● **Task directions**: Every line in the records below that holds the word "Serialize" is to be copied.

● **The data**:
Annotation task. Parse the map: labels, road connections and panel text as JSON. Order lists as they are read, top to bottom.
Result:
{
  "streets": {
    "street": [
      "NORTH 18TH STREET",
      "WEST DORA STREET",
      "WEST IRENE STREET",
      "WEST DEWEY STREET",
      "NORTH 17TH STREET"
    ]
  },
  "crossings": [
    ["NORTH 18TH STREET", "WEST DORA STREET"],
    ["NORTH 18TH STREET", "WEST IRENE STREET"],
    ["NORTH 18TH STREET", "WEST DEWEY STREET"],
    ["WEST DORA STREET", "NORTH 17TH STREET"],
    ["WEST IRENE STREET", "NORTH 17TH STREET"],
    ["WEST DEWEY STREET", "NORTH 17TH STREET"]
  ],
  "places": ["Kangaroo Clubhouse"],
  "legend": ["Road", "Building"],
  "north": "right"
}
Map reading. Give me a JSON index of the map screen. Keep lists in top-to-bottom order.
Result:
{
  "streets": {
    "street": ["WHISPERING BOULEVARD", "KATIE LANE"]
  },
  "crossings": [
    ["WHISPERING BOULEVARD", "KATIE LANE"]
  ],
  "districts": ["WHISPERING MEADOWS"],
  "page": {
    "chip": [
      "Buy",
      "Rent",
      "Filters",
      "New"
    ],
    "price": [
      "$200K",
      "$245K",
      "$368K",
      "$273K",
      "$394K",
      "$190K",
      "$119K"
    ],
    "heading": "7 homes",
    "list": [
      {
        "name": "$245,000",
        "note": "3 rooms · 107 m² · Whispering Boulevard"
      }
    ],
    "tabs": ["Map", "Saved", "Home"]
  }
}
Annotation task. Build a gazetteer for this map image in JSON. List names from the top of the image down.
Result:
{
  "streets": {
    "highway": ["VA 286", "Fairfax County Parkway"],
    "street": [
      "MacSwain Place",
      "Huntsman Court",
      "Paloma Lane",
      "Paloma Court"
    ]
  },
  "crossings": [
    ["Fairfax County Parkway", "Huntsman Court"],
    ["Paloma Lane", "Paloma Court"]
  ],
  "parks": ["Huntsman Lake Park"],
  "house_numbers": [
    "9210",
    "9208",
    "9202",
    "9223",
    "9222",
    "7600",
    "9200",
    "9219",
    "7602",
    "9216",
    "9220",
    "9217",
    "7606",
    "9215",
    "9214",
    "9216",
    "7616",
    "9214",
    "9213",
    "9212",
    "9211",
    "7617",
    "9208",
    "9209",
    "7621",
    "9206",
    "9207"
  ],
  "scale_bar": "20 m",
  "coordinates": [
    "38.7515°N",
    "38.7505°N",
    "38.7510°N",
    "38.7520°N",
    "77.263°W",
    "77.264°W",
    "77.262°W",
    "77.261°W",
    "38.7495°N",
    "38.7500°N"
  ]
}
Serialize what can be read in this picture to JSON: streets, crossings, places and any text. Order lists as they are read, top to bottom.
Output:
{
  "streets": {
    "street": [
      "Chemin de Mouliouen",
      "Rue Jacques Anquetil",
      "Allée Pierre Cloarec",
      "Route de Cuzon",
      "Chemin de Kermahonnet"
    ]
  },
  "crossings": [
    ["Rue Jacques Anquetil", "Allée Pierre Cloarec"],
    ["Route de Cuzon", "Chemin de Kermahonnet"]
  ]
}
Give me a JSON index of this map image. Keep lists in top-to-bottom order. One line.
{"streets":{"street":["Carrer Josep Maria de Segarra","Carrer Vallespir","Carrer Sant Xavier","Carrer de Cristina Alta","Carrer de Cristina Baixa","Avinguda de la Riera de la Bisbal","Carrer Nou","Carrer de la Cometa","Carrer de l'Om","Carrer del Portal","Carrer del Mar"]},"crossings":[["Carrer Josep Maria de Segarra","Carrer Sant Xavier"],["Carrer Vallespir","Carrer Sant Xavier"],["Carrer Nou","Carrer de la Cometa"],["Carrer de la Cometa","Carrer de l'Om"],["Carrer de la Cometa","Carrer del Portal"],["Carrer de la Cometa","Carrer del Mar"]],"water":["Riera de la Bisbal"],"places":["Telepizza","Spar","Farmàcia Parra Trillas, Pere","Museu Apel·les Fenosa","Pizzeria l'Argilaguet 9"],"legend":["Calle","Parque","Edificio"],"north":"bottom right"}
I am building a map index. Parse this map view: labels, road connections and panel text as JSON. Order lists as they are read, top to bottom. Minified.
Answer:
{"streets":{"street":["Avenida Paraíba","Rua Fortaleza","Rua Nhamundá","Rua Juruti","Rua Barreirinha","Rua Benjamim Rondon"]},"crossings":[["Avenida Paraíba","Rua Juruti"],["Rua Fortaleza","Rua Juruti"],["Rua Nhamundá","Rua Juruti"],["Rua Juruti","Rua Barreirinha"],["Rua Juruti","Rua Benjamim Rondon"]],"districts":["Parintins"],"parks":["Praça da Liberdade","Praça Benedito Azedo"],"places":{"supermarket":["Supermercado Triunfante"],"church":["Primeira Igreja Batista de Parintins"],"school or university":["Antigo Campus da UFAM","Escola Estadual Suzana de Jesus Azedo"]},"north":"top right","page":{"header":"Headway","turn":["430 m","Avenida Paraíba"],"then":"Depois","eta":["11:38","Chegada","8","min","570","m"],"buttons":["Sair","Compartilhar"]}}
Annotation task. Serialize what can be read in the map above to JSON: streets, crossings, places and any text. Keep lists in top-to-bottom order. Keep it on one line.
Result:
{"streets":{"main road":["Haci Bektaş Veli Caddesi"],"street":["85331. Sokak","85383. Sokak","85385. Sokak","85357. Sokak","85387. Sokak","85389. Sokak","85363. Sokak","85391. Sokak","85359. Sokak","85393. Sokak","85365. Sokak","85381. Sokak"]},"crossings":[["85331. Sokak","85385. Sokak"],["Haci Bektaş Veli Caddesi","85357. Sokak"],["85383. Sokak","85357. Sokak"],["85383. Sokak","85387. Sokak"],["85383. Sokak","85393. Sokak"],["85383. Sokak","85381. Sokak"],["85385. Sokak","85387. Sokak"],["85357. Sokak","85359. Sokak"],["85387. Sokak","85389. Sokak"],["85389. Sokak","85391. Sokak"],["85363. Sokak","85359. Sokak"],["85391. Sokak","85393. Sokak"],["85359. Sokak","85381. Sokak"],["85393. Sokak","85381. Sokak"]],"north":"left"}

● **Answer section**:
Serialize what can be read in this picture to JSON: streets, crossings, places and any text. Order lists as they are read, top to bottom.
Annotation task. Serialize what can be read in the map above to JSON: streets, crossings, places and any text. Keep lists in top-to-bottom order. Keep it on one line.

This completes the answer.